Cannes: Vincent Lindon incarne Rodin à l'écran, "un homme en colère"

A l’écran, il a été vigile et maître-nageur. Deux ans après le triomphe de “La loi du marché” et son prix d’interprétation à Cannes, Vincent Lindon s’est glissé dans la peau d’un artiste, le sculpteur Auguste Rodin, un “homme en colère” comme il les aime. Rodin (1840-1917) “est bafoué, humilié, pas reconnu jusqu’à quarante ans, il a une revanche à prendre. C’est un homme qui en bave même s’il va devenir un artiste incroyablement en lumière”, estime l’acteur de 57 ans dans un entretien à l’AFP.
Le nouveau film de Jacques Doillon, de retour mercredi en compétition à Cannes, 33 ans après “La pirate”, montre un Rodin à un tournant de sa carrière, qui vient de recevoir sa première commande de l’Etat, “la Porte de l’Enfer”. Il évoque aussi la liaison tumultueuse du sculpteur avec son élève Camille Claudel, jouée par la pétillante Izia Higelin.
Partagé entre son envie de reconnaissance et son refus d’entrer dans le moule, Rodin est “un homme incroyablement moderne, en prise avec son époque voire en avance”, estime l’acteur, qui a souvent joué des hommes de son époque.
“J’ai tenté de l’interpréter exactement de la même manière que le personnage de +La loi du marché+ ou de +Welcome+, des gens qui sont citoyens et politiques”, poursuit-il, évoquant deux de ses rôles emblématiques.

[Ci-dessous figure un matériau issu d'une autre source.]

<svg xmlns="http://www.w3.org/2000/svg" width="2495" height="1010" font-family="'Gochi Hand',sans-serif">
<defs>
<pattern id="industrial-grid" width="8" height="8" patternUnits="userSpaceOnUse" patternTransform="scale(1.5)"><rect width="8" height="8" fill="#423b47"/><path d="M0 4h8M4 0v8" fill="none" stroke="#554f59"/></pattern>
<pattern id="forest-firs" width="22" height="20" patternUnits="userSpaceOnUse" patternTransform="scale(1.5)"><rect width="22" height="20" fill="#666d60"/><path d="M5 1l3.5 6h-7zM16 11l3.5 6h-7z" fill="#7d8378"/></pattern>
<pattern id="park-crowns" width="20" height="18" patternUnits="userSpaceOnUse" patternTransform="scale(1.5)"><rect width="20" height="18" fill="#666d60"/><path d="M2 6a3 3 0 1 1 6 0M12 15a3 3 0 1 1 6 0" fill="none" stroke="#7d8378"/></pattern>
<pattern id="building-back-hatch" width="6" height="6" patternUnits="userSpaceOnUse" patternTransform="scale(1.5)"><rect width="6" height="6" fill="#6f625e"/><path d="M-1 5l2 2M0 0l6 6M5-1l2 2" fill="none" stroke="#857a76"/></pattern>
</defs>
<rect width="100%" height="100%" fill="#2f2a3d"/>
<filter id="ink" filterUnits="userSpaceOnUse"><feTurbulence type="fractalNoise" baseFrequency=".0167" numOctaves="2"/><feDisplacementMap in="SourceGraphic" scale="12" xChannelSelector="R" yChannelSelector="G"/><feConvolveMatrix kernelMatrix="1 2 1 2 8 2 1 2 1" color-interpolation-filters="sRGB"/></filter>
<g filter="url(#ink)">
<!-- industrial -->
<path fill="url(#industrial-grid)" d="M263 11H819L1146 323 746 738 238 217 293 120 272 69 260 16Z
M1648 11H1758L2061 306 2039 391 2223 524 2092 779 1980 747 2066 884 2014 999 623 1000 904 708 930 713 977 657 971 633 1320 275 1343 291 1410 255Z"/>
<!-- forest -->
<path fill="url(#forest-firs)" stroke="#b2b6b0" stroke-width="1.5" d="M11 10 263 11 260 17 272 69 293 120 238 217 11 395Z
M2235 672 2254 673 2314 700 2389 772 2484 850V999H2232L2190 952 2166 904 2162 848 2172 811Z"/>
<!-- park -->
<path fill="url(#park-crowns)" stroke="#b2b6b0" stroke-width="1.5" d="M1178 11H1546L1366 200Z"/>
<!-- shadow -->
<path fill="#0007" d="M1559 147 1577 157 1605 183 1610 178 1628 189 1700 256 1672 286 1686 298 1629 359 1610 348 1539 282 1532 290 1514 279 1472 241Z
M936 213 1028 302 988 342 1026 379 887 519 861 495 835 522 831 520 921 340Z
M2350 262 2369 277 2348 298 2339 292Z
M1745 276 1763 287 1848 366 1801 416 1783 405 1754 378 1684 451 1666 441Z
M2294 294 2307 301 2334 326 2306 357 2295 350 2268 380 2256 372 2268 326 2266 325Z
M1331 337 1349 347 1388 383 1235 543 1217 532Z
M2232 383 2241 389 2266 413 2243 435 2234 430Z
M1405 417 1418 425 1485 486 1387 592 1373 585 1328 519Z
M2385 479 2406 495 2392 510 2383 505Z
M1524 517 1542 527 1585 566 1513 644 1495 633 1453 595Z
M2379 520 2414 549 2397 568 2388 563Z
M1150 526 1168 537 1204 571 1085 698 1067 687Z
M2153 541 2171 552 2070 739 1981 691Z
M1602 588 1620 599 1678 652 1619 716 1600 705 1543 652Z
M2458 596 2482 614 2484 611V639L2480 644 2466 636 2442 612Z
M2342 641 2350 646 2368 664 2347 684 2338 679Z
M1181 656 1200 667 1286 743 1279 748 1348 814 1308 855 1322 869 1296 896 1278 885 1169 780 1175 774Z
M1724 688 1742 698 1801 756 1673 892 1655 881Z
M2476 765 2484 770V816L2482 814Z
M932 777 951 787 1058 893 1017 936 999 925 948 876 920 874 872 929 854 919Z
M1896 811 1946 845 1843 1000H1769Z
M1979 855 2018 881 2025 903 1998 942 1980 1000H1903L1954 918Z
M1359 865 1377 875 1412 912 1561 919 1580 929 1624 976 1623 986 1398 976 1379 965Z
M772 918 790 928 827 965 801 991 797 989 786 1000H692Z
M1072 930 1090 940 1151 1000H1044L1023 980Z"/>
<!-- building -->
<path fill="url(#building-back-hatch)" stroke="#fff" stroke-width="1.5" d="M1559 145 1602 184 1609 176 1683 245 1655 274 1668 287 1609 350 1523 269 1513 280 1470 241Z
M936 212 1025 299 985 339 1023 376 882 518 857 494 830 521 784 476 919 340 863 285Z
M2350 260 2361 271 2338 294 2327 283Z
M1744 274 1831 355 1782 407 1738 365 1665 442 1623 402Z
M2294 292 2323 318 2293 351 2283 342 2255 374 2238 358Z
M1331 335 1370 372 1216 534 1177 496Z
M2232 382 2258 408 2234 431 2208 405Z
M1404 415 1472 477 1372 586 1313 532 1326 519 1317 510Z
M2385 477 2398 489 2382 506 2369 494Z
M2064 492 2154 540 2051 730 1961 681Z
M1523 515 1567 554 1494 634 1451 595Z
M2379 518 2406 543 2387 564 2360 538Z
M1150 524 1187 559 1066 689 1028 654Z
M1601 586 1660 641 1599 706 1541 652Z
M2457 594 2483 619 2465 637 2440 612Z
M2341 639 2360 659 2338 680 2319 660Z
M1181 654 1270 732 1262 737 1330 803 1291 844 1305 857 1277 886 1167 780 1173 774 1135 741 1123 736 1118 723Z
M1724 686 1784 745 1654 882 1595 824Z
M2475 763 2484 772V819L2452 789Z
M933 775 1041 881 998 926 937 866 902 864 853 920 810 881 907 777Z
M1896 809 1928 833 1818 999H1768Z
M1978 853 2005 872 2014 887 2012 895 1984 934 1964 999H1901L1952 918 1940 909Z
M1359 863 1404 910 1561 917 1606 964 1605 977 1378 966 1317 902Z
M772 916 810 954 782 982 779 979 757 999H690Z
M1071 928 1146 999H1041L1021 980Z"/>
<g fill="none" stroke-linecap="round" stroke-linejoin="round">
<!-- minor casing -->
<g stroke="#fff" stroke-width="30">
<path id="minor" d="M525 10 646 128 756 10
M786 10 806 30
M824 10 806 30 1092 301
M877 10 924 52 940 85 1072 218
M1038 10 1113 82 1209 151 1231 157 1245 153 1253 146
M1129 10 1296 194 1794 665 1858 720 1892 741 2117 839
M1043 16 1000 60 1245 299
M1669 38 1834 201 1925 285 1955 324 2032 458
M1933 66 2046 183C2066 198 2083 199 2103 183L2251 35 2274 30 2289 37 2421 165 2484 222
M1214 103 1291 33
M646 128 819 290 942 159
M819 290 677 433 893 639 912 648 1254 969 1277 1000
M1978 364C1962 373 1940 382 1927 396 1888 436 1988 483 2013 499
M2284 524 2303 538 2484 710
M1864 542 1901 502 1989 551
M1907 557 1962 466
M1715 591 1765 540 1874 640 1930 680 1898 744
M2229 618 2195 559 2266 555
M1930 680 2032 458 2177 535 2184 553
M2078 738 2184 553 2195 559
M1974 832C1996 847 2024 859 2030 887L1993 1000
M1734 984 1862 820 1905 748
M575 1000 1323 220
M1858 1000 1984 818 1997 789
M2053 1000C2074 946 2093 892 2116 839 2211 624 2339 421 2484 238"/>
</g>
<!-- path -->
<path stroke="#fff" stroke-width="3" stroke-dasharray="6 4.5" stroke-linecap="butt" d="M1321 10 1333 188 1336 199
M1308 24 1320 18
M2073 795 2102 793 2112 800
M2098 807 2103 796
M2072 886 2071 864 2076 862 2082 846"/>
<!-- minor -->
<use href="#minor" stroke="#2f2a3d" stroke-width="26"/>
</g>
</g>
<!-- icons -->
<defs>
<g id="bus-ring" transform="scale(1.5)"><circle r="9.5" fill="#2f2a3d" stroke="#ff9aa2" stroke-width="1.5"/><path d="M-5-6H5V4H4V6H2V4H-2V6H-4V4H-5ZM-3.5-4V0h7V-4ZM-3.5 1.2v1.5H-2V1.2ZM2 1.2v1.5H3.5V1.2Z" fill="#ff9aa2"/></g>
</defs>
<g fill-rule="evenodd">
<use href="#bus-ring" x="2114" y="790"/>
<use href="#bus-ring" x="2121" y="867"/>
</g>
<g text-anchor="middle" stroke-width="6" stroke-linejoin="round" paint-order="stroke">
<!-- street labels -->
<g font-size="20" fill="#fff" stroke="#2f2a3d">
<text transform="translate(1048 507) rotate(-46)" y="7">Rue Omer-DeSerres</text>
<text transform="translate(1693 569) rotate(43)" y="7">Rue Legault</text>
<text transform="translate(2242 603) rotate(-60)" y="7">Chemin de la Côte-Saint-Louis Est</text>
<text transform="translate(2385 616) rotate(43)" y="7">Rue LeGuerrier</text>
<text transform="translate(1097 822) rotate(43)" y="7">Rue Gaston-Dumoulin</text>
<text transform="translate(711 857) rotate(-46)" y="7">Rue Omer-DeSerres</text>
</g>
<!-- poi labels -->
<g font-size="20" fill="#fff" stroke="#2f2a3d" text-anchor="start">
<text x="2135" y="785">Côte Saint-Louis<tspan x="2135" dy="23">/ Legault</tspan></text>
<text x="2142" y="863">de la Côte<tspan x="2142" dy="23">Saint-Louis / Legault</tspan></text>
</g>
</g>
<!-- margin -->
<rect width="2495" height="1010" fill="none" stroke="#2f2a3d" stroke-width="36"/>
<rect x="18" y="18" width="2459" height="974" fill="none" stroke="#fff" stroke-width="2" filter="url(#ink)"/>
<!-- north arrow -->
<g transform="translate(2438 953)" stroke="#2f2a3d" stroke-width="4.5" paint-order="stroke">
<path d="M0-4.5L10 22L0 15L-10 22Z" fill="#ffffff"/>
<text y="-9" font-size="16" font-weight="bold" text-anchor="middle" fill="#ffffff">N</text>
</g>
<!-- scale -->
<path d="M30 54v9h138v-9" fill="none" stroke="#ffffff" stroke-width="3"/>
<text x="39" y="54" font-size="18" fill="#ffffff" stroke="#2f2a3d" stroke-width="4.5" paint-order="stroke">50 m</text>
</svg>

S’il a adopté la barbe du sculpteur, mort il y a 100 ans, s’il s’est documenté et a fréquenté les musées, l’acteur n’a en revanche pas voulu revoir “Camille Claudel” de Bruno Nuytten, avec Isabelle Adjani et Gérard Depardieu.
“J’ai eu envie d’être un Rodin à ma manière, à la manière de Jacques Doillon”, explique celui qui a appris à sculpter pour se glisser dans le rôle. Car, “impossible d’aborder Rodin sans passer par le geste!” Une expérience “sensuelle” et “enivrante” qui s’apparente à une découverte pour lui.
“Ca m’a calmé et en me calmant, ça a calmé mon jeu. Ca se ressent probablement dans l’interprétation de Rodin, qui est moins énergique, beaucoup plus ancré dans le sol. Comme un bloc”, analyse l’acteur.

Filmer le sculpteur du “Penseur” et du “Baiser” dans son atelier, travaillant la matière et inventant la sculpture moderne, était une des ambitions de Jacques Doillon, initialement contacté pour réaliser un documentaire, à l’occasion du centenaire de sa mort.
Rapidement, le goût de raconter des histoires et d’écrire des dialogues a pris le dessus, d’autant plus que “Rodin est célèbre mais pas connu”, souligne le réalisateur, ce qui se traduisait pour lui par une grande liberté.
Face à Vincent Lindon, une évidence auquel il a immédiatement pensé, on trouve la chanteuse Izia Higelin, ainsi que Séverine Caneele (prix d’interprétation pour son rôle dans “L’Humanité” de Bruno Dumont en 1999) dans le rôle de Rose, la compagne de Rodin.
“Qu’est-ce que c’est vivant Rodin à côté de ses petits camarades! C’est rudement sensuel, il y a tellement de vie”, s’enthousiasme le réalisateur dont le précédent film “Mes séances de lutte” (2013), avec Sara Forestier, mettait en scène un long corps-à-corps entre un homme et une femme.
Pour traduire la sensualité du travail de Rodin, Doillon a tourné avec deux caméras des plans séquences, ce qui apporte une grande fluidité à la mise en scène qui s’apparente parfois à une chorégraphie.
“Avec Rodin, on n’a pas le choix car son oeuvre est en mouvement”, souligne-t-il, se disant “anxieux” avant la présentation cannoise. Le film sort en même temps mercredi dans les salles en France.
Un sentiment partagé par Vincent Lindon, malgré son récent prix cannois. “Je pars du principe que c’est à chaque fois nouveau, et que comme au poker, on refait tapis”, souligne l’acteur.
“Donc je retourne en compétition à Cannes, dans la sélection, et en voiture Simone! Et je suis très, très content”.